(Collected data)
──────

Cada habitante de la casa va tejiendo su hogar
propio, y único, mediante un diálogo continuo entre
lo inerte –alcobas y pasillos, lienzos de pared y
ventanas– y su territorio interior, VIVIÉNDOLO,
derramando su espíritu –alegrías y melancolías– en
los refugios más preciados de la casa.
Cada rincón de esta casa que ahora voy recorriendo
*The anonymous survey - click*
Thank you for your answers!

──────

**Task to carry out:** Across the data, find each line that has "Cada" in it and copy that line.

**Output of the task:**
Cada habitante de la casa va tejiendo su hogar
Cada rincón de esta casa que ahora voy recorriendo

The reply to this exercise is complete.